Se tivesse sido gravado no Brasil, eu não hesitaria em apontar Amoroso, de João Gilberto, como o melhor disco brasileiro de todos os tempos. Como não foi, posso apenas declarar que é, desde que saiu, meu disco mais querido e ouvido, permanentemente. Tanto que a cópia atual já é a quarta ou quinta, com as anteriores vencidas pela paixão e o uso.
Amoroso - como todos os discos de João - é perfeito, mas é mais, porque é mais brasileiro e mais internacional. João canta Gershwin em inglês, Consuelo Velasquez em espanhol e Bruno Martino em italiano. E Tom Jobim, Chico Buarque, Haroldo Barbosa, Newton Mendonça, o Brasil.
Quando canta "'S Wonderful" e se ouve, pela primeira vez, o sotaque baiano de João, é quase engraçado. Mas logo se descobre que nada ali é acaso ou limitação. Ou alguém é capaz de imaginar que, sofisticado como é, com o mitológico ouvido que tem, João não seria capaz de reproduzir com precisão absoluta as sonoridades da letra original? Mas não: ele preferiu uma maneira de dizer a letra onde as palavras inglesas soassem como se brasileiras fossem - em rigorosa harmonia com o ritmo e o clima sinteticamente brasileiros que ele criou com sua voz, violão e gênio. Uma das expressões máximas das práticas (teorias) de antropofagia cultural de Oswald de Andrade. E da "universalidade do regional" de Mário de Andrade. Assim, um clássico do melhor jazz americano, uma canção já mil vezes cantada de mil formas, não só resulta e soa como nova na interpretação de João como indiscutivelmente brasileira, inclusive a letra em inglês.

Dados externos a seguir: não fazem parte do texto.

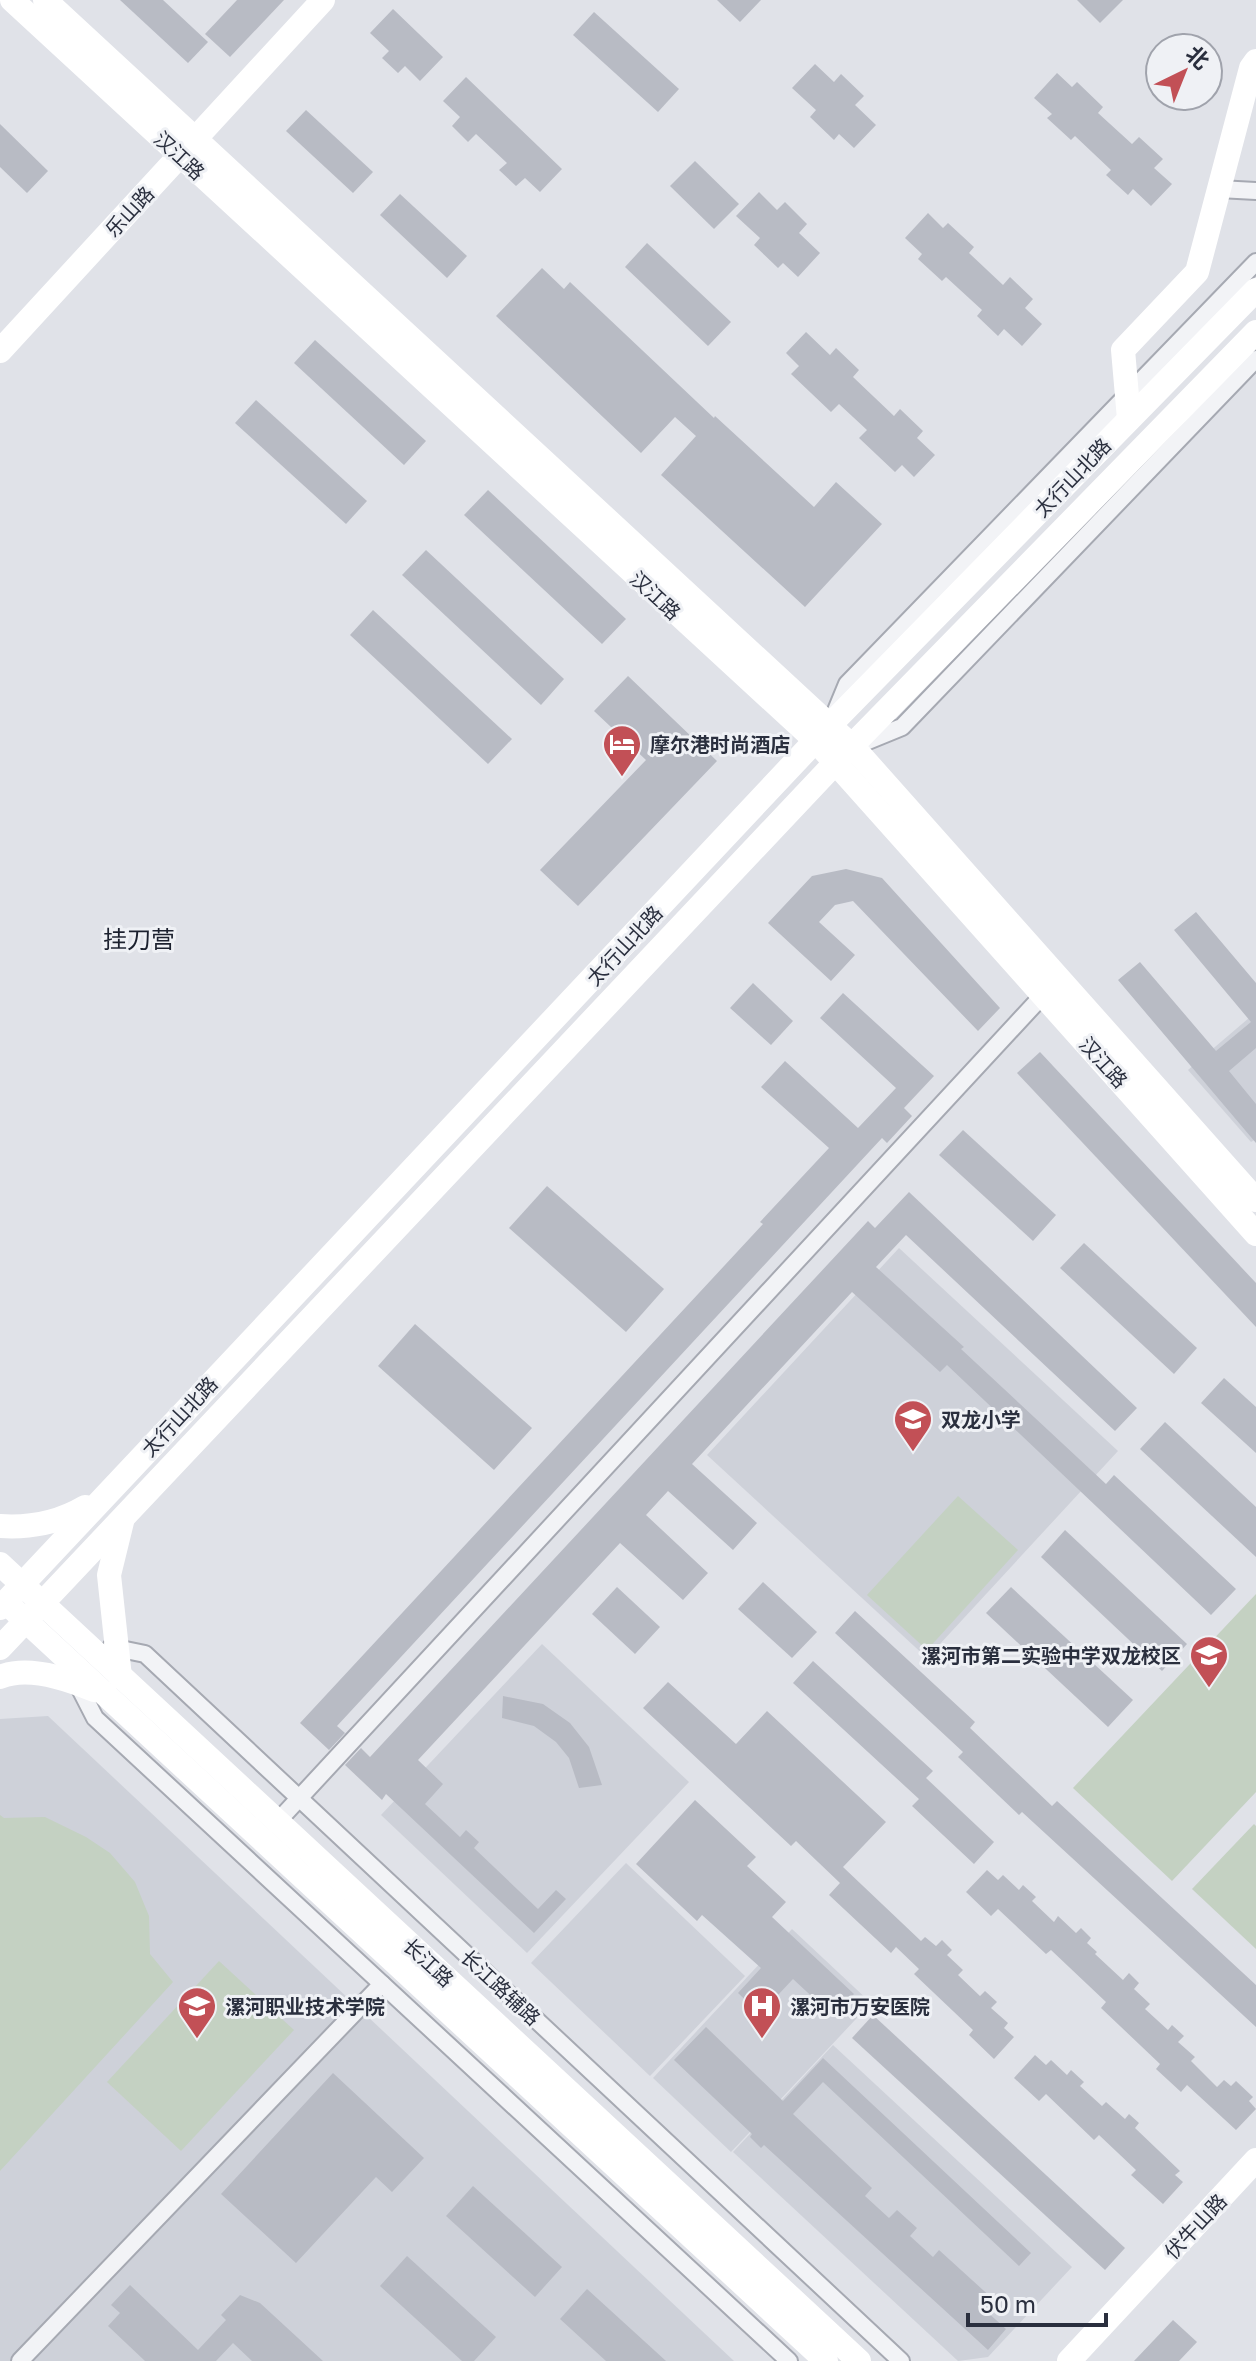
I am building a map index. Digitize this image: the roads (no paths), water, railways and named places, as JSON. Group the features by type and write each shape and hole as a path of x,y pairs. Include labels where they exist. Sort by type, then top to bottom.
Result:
{"main road":[{"name":"汉江路","path":"12,0 187,147 823,733 1256,1200"},
{"name":"汉江路","path":"45,0 187,147"},
{"name":"乐山路","path":"0,351 323,0"},
{"path":"1128,408 1123,350 1197,272 1251,68 1256,61"},
{"name":"太行山北路","path":"7,1597 1128,408 1256,290"},
{"name":"太行山北路","path":"0,1648 844,754 1256,332"},
{"name":"汉江路","path":"844,754 1044,994 1256,1234"},
{"path":"0,1526 21,1527 63,1520 104,1495"},
{"path":"0,1677 8,1674 49,1675 77,1663 112,1686 117,1647 109,1575 123,1518"},
{"name":"长江路","path":"0,1564 7,1597 33,1612 77,1663 112,1686 278,1821 859,2361"},
{"name":"长江路","path":"112,1686 826,2361"},
{"name":"伏牛山路","path":"1069,2361 1256,2160"}],"street":[{"path":"1219,189 1256,191"},
{"path":"1128,408 1256,262"},
{"path":"844,754 902,727 1256,359"},
{"path":"278,1821 1044,994"},
{"name":"长江路辅路","path":"77,1663 117,1647 145,1654 901,2361"},
{"path":"77,1663 95,1718 789,2361"},
{"path":"20,2361 382,1984"}],"place":[{"name":"摩尔港时尚酒店","path":"622,778"},
{"name":"双龙小学","path":"913,1453"},
{"name":"漯河市第二实验中学双龙校区","path":"1209,1689"},
{"name":"漯河职业技术学院","path":"197,2040"},
{"name":"漯河市万安医院","path":"762,2040"}],"district":[{"name":"挂刀营","path":"139,938"}]}
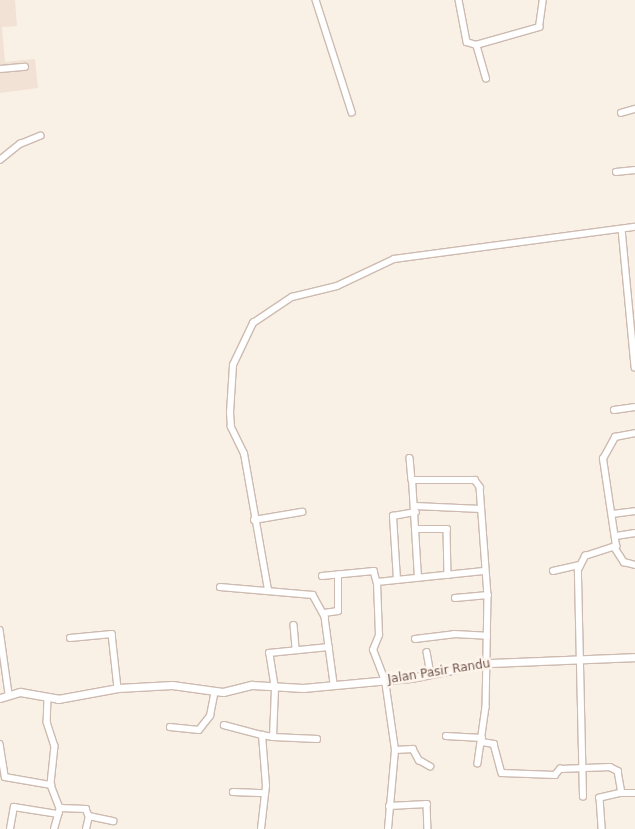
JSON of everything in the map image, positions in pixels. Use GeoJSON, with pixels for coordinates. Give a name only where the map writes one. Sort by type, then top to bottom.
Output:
{"type":"FeatureCollection","features":[{"type":"Feature","properties":{"kind":"street"},"geometry":{"type":"LineString","coordinates":[[316,0],[352,112]]}},
{"type":"Feature","properties":{"kind":"street"},"geometry":{"type":"LineString","coordinates":[[459,0],[467,42],[476,45],[539,27],[543,0]]}},
{"type":"Feature","properties":{"kind":"street"},"geometry":{"type":"LineString","coordinates":[[476,45],[486,79]]}},
{"type":"Feature","properties":{"kind":"street"},"geometry":{"type":"LineString","coordinates":[[0,69],[25,66]]}},
{"type":"Feature","properties":{"kind":"street"},"geometry":{"type":"LineString","coordinates":[[621,112],[635,109]]}},
{"type":"Feature","properties":{"kind":"street"},"geometry":{"type":"LineString","coordinates":[[0,160],[20,144],[40,136]]}},
{"type":"Feature","properties":{"kind":"street"},"geometry":{"type":"LineString","coordinates":[[616,172],[635,170]]}},
{"type":"Feature","properties":{"kind":"street"},"geometry":{"type":"LineString","coordinates":[[268,590],[254,520],[244,454],[231,427],[232,376],[238,350],[253,323],[270,308],[292,297],[337,286],[410,255],[635,226]]}},
{"type":"Feature","properties":{"kind":"street"},"geometry":{"type":"LineString","coordinates":[[622,229],[635,368]]}},
{"type":"Feature","properties":{"kind":"street"},"geometry":{"type":"LineString","coordinates":[[614,410],[635,407]]}},
{"type":"Feature","properties":{"kind":"street"},"geometry":{"type":"LineString","coordinates":[[635,433],[615,437],[603,459],[616,536],[615,548],[624,562],[635,565]]}},
{"type":"Feature","properties":{"kind":"street"},"geometry":{"type":"LineString","coordinates":[[410,458],[417,529],[418,578]]}},
{"type":"Feature","properties":{"kind":"street"},"geometry":{"type":"LineString","coordinates":[[412,480],[475,480],[480,487],[484,571],[488,595],[488,664],[482,740],[478,763]]}},
{"type":"Feature","properties":{"kind":"street"},"geometry":{"type":"LineString","coordinates":[[397,580],[392,516],[415,509],[481,509]]}},
{"type":"Feature","properties":{"kind":"street"},"geometry":{"type":"LineString","coordinates":[[612,514],[635,511]]}},
{"type":"Feature","properties":{"kind":"street"},"geometry":{"type":"LineString","coordinates":[[254,520],[302,512]]}},
{"type":"Feature","properties":{"kind":"street"},"geometry":{"type":"LineString","coordinates":[[417,529],[447,529],[448,575]]}},
{"type":"Feature","properties":{"kind":"street"},"geometry":{"type":"LineString","coordinates":[[616,536],[635,533]]}},
{"type":"Feature","properties":{"kind":"street"},"geometry":{"type":"LineString","coordinates":[[583,797],[579,565],[585,556],[615,548]]}},
{"type":"Feature","properties":{"kind":"street"},"geometry":{"type":"LineString","coordinates":[[553,571],[579,565]]}},
{"type":"Feature","properties":{"kind":"street"},"geometry":{"type":"LineString","coordinates":[[322,576],[374,571],[377,582],[379,636],[373,650],[385,681],[394,750],[388,829]]}},
{"type":"Feature","properties":{"kind":"street"},"geometry":{"type":"LineString","coordinates":[[377,582],[484,571]]}},
{"type":"Feature","properties":{"kind":"street"},"geometry":{"type":"LineString","coordinates":[[220,587],[314,594],[317,608],[324,613],[338,611],[338,575]]}},
{"type":"Feature","properties":{"kind":"street"},"geometry":{"type":"LineString","coordinates":[[455,598],[488,595]]}},
{"type":"Feature","properties":{"kind":"street"},"geometry":{"type":"LineString","coordinates":[[324,613],[334,684]]}},
{"type":"Feature","properties":{"kind":"street"},"geometry":{"type":"LineString","coordinates":[[294,625],[296,650]]}},
{"type":"Feature","properties":{"kind":"street"},"geometry":{"type":"LineString","coordinates":[[0,630],[3,665],[9,694]]}},
{"type":"Feature","properties":{"kind":"street"},"geometry":{"type":"LineString","coordinates":[[70,638],[112,634],[118,688]]}},
{"type":"Feature","properties":{"kind":"street"},"geometry":{"type":"LineString","coordinates":[[415,639],[454,634],[487,636]]}},
{"type":"Feature","properties":{"kind":"street"},"geometry":{"type":"LineString","coordinates":[[273,737],[275,689],[269,654],[329,647]]}},
{"type":"Feature","properties":{"kind":"street"},"geometry":{"type":"LineString","coordinates":[[428,652],[431,674]]}},
{"type":"Feature","properties":{"kind":"street","name":"Jalan Pasir Randu"},"geometry":{"type":"LineString","coordinates":[[48,698],[118,688],[175,686],[216,692],[252,685],[275,689],[385,681],[488,664],[635,657]]}},
{"type":"Feature","properties":{"kind":"street"},"geometry":{"type":"LineString","coordinates":[[0,698],[9,694],[26,692],[48,698],[48,722],[55,746],[52,785],[59,811],[54,829]]}},
{"type":"Feature","properties":{"kind":"street"},"geometry":{"type":"LineString","coordinates":[[170,727],[199,730],[210,716],[216,692]]}},
{"type":"Feature","properties":{"kind":"street"},"geometry":{"type":"LineString","coordinates":[[224,725],[273,737],[317,739]]}},
{"type":"Feature","properties":{"kind":"street"},"geometry":{"type":"LineString","coordinates":[[261,829],[265,793],[262,735]]}},
{"type":"Feature","properties":{"kind":"street"},"geometry":{"type":"LineString","coordinates":[[446,736],[482,740],[494,744],[502,773],[555,775],[560,768],[610,767],[618,771],[622,793]]}},
{"type":"Feature","properties":{"kind":"street"},"geometry":{"type":"LineString","coordinates":[[0,744],[5,776],[52,785]]}},
{"type":"Feature","properties":{"kind":"street"},"geometry":{"type":"LineString","coordinates":[[394,750],[413,749],[420,760],[430,766]]}},
{"type":"Feature","properties":{"kind":"street"},"geometry":{"type":"LineString","coordinates":[[233,792],[265,793]]}},
{"type":"Feature","properties":{"kind":"street"},"geometry":{"type":"LineString","coordinates":[[602,829],[600,798],[622,793],[635,793]]}},
{"type":"Feature","properties":{"kind":"street"},"geometry":{"type":"LineString","coordinates":[[389,806],[427,804],[428,829]]}},
{"type":"Feature","properties":{"kind":"street"},"geometry":{"type":"LineString","coordinates":[[10,829],[14,808],[59,811],[86,809],[89,816],[86,829]]}},
{"type":"Feature","properties":{"kind":"street"},"geometry":{"type":"LineString","coordinates":[[89,816],[113,821]]}},
{"type":"Feature","properties":{"kind":"shaded area"},"geometry":{"type":"Polygon","coordinates":[[[0,0],[15,0],[17,26],[2,27],[5,62],[35,59],[38,88],[0,93],[0,0]]]}}]}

"Estate" é, talvez, entre todas as canções que amo de meu artista mais querido, a mais amada. Escrita na década de 1950 pelo italiano Bruno Martino, a música virou outra depois de João, como o autor e os críticos italianos reconhecem. O que era uma música de piano-bar como tantas do estilo night club que marcou a música italiana da época, com João ganhou uma harmonização sofisticada, elegante e surpreendente, como as já belas sonoridades da letra italiana valorizadas ao máximo através do "abrasileiramento" sonoro integrando ao ritmo e ao som do violão. E mais: João eliminou da letra original a desamorosa expressão "ti odio" ("te odeio"), que precedia as palavras de Martino sobre o verão (estate, em italiano), numas de "te odeio, ó verão, pelos beijos perdidos, amores, ilusões etc ...".
Com João, o verão de Martino perde o ódio por tudo de bom e bonito que fez nascer, terminar e se transformar em clássico universal contemporâneo - nas vozes que melhor ouvem, segundo dizem e escrevem.
"Wave", a original, está em "moroso, junto com a hitchcockiana versão de "Retrato em Branco e Preto", de tirar o fôlego. E o não menos clássico "Triste", como veio primeiro à luz do som.
O disco, a obra-prima, foi penosamente produzido por um doce amigo americano, craque do mundo da música, chamado Tommy Li Puma, produtor de Miles Davis para cima e legionário do joão-gilbertismo militante. Arranjos de Claus Ogerman, o mestre que jobino-gilbertizou o jazz com precisão germânica e mãos de seda.
Um disco onde nada é de mais ou de menos, e a extrema complexidade soa amorosamente clara e simples, junto, dentro e em volta da voz de João.
P.S.: se for um disco gravado no Brasil, o favorito é Brasil - o disco -, com Caetano, Gil e Bethânia sintetizando a música e a mágica da Bahia e do Brasil - o país. Obra-prima absoluta em design, repertório, arranjos (de Johnny Mandel) e interpretações, cada um exercendo sua luminosa individualidade a partir, em volta e além do gênio.